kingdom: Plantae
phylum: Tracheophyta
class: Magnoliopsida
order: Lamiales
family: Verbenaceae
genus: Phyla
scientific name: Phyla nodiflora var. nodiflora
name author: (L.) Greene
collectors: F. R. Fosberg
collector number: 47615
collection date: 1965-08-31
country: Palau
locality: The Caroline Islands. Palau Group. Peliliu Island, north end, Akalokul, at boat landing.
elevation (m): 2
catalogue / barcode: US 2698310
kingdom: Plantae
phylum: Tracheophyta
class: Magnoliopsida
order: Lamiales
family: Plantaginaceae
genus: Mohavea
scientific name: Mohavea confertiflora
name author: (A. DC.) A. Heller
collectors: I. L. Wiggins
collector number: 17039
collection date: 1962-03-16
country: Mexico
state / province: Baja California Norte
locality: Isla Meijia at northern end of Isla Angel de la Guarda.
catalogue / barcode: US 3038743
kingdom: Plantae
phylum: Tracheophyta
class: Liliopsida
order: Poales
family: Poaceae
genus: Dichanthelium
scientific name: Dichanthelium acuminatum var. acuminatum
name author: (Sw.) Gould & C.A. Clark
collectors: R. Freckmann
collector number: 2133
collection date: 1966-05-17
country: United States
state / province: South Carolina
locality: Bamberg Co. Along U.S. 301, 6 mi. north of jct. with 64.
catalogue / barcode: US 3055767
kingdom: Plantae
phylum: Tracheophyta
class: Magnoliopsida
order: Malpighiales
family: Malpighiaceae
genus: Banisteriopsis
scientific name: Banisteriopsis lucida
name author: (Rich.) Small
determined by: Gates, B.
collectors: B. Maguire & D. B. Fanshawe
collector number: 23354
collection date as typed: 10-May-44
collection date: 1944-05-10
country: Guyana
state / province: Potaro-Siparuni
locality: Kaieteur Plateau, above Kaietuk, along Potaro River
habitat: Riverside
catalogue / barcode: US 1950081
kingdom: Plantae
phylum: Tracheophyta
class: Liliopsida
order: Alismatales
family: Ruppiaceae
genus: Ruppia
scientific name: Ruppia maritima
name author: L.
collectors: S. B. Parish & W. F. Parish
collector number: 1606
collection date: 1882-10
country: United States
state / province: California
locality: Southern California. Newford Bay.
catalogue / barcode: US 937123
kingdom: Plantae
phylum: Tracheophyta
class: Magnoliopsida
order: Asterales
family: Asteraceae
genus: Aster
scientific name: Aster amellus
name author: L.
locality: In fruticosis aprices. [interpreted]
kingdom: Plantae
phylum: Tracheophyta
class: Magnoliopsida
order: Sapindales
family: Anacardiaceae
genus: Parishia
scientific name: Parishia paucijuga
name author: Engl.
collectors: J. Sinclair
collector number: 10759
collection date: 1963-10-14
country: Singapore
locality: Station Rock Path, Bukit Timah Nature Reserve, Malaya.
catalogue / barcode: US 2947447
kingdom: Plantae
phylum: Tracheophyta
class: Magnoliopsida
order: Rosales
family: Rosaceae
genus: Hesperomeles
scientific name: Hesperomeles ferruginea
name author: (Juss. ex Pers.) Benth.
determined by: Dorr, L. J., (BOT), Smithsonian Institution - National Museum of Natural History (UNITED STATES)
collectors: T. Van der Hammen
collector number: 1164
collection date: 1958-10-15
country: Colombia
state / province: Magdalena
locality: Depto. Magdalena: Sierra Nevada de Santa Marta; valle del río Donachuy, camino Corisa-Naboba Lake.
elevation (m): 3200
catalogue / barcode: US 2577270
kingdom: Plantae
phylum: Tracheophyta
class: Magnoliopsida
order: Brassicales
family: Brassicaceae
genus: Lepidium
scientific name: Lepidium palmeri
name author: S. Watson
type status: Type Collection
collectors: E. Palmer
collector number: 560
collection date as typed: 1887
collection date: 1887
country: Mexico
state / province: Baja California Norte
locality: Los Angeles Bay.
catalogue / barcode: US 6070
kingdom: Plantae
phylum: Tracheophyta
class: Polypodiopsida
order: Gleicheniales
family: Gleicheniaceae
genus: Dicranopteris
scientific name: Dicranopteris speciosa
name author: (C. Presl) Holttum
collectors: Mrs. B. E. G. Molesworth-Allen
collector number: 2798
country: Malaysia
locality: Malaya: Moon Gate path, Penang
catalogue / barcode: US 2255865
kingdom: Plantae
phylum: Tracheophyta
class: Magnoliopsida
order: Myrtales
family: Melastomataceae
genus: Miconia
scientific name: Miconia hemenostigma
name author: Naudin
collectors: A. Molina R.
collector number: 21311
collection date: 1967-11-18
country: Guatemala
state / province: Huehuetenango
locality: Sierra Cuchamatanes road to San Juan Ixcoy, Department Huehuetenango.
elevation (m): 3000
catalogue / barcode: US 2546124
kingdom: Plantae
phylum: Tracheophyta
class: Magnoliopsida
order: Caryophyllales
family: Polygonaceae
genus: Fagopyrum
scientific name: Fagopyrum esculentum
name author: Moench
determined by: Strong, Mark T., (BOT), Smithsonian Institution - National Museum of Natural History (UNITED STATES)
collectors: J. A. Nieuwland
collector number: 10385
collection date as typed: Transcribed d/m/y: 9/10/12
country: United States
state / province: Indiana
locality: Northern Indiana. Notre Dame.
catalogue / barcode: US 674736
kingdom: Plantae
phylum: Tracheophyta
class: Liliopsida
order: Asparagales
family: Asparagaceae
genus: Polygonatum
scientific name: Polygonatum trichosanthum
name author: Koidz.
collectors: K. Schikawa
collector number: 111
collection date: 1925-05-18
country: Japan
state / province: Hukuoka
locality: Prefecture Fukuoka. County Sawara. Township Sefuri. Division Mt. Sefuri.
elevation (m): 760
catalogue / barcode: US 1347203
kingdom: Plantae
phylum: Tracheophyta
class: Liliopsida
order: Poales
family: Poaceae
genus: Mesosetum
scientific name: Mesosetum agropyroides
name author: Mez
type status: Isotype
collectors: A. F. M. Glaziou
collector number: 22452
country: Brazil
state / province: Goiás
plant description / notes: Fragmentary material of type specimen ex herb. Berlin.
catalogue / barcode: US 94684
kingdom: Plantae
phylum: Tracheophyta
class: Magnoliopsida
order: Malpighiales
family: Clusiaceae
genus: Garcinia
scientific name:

------------

• WHAT THE EXERCISE ASKS
Update the listing above by changing every "catalogue / barcode" to "catalog / barcode" and leaving all else unchanged.

• CORRECT ANSWER
kingdom: Plantae
phylum: Tracheophyta
class: Magnoliopsida
order: Lamiales
family: Verbenaceae
genus: Phyla
scientific name: Phyla nodiflora var. nodiflora
name author: (L.) Greene
collectors: F. R. Fosberg
collector number: 47615
collection date: 1965-08-31
country: Palau
locality: The Caroline Islands. Palau Group. Peliliu Island, north end, Akalokul, at boat landing.
elevation (m): 2
catalog / barcode: US 2698310
kingdom: Plantae
phylum: Tracheophyta
class: Magnoliopsida
order: Lamiales
family: Plantaginaceae
genus: Mohavea
scientific name: Mohavea confertiflora
name author: (A. DC.) A. Heller
collectors: I. L. Wiggins
collector number: 17039
collection date: 1962-03-16
country: Mexico
state / province: Baja California Norte
locality: Isla Meijia at northern end of Isla Angel de la Guarda.
catalog / barcode: US 3038743
kingdom: Plantae
phylum: Tracheophyta
class: Liliopsida
order: Poales
family: Poaceae
genus: Dichanthelium
scientific name: Dichanthelium acuminatum var. acuminatum
name author: (Sw.) Gould & C.A. Clark
collectors: R. Freckmann
collector number: 2133
collection date: 1966-05-17
country: United States
state / province: South Carolina
locality: Bamberg Co. Along U.S. 301, 6 mi. north of jct. with 64.
catalog / barcode: US 3055767
kingdom: Plantae
phylum: Tracheophyta
class: Magnoliopsida
order: Malpighiales
family: Malpighiaceae
genus: Banisteriopsis
scientific name: Banisteriopsis lucida
name author: (Rich.) Small
determined by: Gates, B.
collectors: B. Maguire & D. B. Fanshawe
collector number: 23354
collection date as typed: 10-May-44
collection date: 1944-05-10
country: Guyana
state / province: Potaro-Siparuni
locality: Kaieteur Plateau, above Kaietuk, along Potaro River
habitat: Riverside
catalog / barcode: US 1950081
kingdom: Plantae
phylum: Tracheophyta
class: Liliopsida
order: Alismatales
family: Ruppiaceae
genus: Ruppia
scientific name: Ruppia maritima
name author: L.
collectors: S. B. Parish & W. F. Parish
collector number: 1606
collection date: 1882-10
country: United States
state / province: California
locality: Southern California. Newford Bay.
catalog / barcode: US 937123
kingdom: Plantae
phylum: Tracheophyta
class: Magnoliopsida
order: Asterales
family: Asteraceae
genus: Aster
scientific name: Aster amellus
name author: L.
locality: In fruticosis aprices. [interpreted]
kingdom: Plantae
phylum: Tracheophyta
class: Magnoliopsida
order: Sapindales
family: Anacardiaceae
genus: Parishia
scientific name: Parishia paucijuga
name author: Engl.
collectors: J. Sinclair
collector number: 10759
collection date: 1963-10-14
country: Singapore
locality: Station Rock Path, Bukit Timah Nature Reserve, Malaya.
catalog / barcode: US 2947447
kingdom: Plantae
phylum: Tracheophyta
class: Magnoliopsida
order: Rosales
family: Rosaceae
genus: Hesperomeles
scientific name: Hesperomeles ferruginea
name author: (Juss. ex Pers.) Benth.
determined by: Dorr, L. J., (BOT), Smithsonian Institution - National Museum of Natural History (UNITED STATES)
collectors: T. Van der Hammen
collector number: 1164
collection date: 1958-10-15
country: Colombia
state / province: Magdalena
locality: Depto. Magdalena: Sierra Nevada de Santa Marta; valle del río Donachuy, camino Corisa-Naboba Lake.
elevation (m): 3200
catalog / barcode: US 2577270
kingdom: Plantae
phylum: Tracheophyta
class: Magnoliopsida
order: Brassicales
family: Brassicaceae
genus: Lepidium
scientific name: Lepidium palmeri
name author: S. Watson
type status: Type Collection
collectors: E. Palmer
collector number: 560
collection date as typed: 1887
collection date: 1887
country: Mexico
state / province: Baja California Norte
locality: Los Angeles Bay.
catalog / barcode: US 6070
kingdom: Plantae
phylum: Tracheophyta
class: Polypodiopsida
order: Gleicheniales
family: Gleicheniaceae
genus: Dicranopteris
scientific name: Dicranopteris speciosa
name author: (C. Presl) Holttum
collectors: Mrs. B. E. G. Molesworth-Allen
collector number: 2798
country: Malaysia
locality: Malaya: Moon Gate path, Penang
catalog / barcode: US 2255865
kingdom: Plantae
phylum: Tracheophyta
class: Magnoliopsida
order: Myrtales
family: Melastomataceae
genus: Miconia
scientific name: Miconia hemenostigma
name author: Naudin
collectors: A. Molina R.
collector number: 21311
collection date: 1967-11-18
country: Guatemala
state / province: Huehuetenango
locality: Sierra Cuchamatanes road to San Juan Ixcoy, Department Huehuetenango.
elevation (m): 3000
catalog / barcode: US 2546124
kingdom: Plantae
phylum: Tracheophyta
class: Magnoliopsida
order: Caryophyllales
family: Polygonaceae
genus: Fagopyrum
scientific name: Fagopyrum esculentum
name author: Moench
determined by: Strong, Mark T., (BOT), Smithsonian Institution - National Museum of Natural History (UNITED STATES)
collectors: J. A. Nieuwland
collector number: 10385
collection date as typed: Transcribed d/m/y: 9/10/12
country: United States
state / province: Indiana
locality: Northern Indiana. Notre Dame.
catalog / barcode: US 674736
kingdom: Plantae
phylum: Tracheophyta
class: Liliopsida
order: Asparagales
family: Asparagaceae
genus: Polygonatum
scientific name: Polygonatum trichosanthum
name author: Koidz.
collectors: K. Schikawa
collector number: 111
collection date: 1925-05-18
country: Japan
state / province: Hukuoka
locality: Prefecture Fukuoka. County Sawara. Township Sefuri. Division Mt. Sefuri.
elevation (m): 760
catalog / barcode: US 1347203
kingdom: Plantae
phylum: Tracheophyta
class: Liliopsida
order: Poales
family: Poaceae
genus: Mesosetum
scientific name: Mesosetum agropyroides
name author: Mez
type status: Isotype
collectors: A. F. M. Glaziou
collector number: 22452
country: Brazil
state / province: Goiás
plant description / notes: Fragmentary material of type specimen ex herb. Berlin.
catalog / barcode: US 94684
kingdom: Plantae
phylum: Tracheophyta
class: Magnoliopsida
order: Malpighiales
family: Clusiaceae
genus: Garcinia
scientific name:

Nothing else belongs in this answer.